L'ambition forte qui anime ce PLFSS doit être compatible avec les exigences de soutenabilité financière de notre système, au sortir d'une crise qui a fortement dégradé la situation des comptes de la sécurité sociale. Alors que notre système est fragilisé et que des investissements importants seront nécessaires pour réaliser les transformations structurelles attendues, le renforcement de notre action en matière de lutte contre la fraude apparaît désormais comme un impératif non seulement économique mais aussi éthique, comme l'a rappelé Gabriel Attal. Dans le cadre de ce PLFSS, nous avons donc fait le choix d'une politique de lutte contre la fraude toujours plus volontariste, qui s'appuie sur de nouveaux outils pour améliorer la prévention et la détection des fraudes, mieux sanctionner et mieux recouvrer les créances en cas d'infraction avérée.

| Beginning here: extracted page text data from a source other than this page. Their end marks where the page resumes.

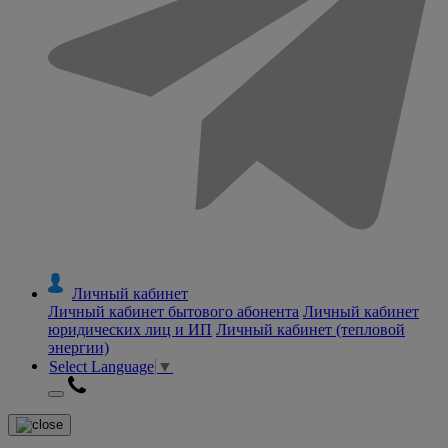
Личный кабинет
Личный кабинет бытового абонента
Личный кабинет
юридических лиц и ИП
Личный кабинет (тепловой
энергии)
Select Language
▼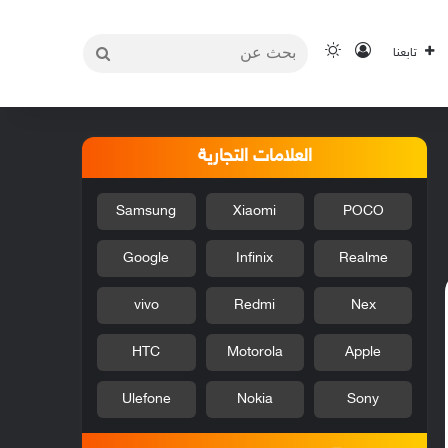
بحث
تسجيل الدخول
الوضع المظلم
تابعنا
عن
العلامات التجارية
Samsung
Xiaomi
POCO
Google
Infinix
Realme
vivo
Redmi
Nex
HTC
Motorola
Apple
Ulefone
Nokia
Sony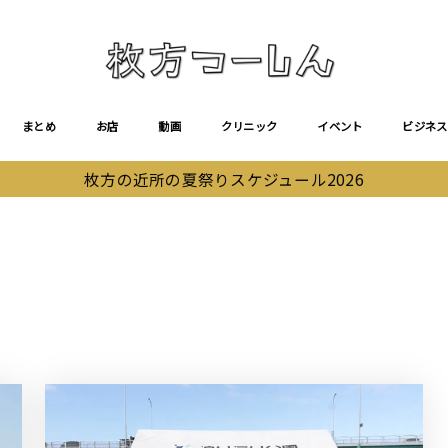
まとめ
お店
動画
クリニック
イベント
ビジネス
枚方の近所の夏祭りスケジュール2026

Participent de cette politique l'élargissement des possibilités de déconventionnement d'urgence des professionnels de santé en cas de violation grave des engagements conventionnels ou de préjudice financier important, l'instauration d'un nouveau barème de pénalités financières en cas de fraude ou encore la limitation des abus en matière d'arrêts maladie prescrits par téléconsultation qu'a présentée le ministre délégué chargé des comptes publics.
Face aux difficultés que rencontre notre système de santé, les Français attendent de nous des réponses. Nous n'y arriverons que tous ensemble, dans un esprit de construction et de responsabilité collective.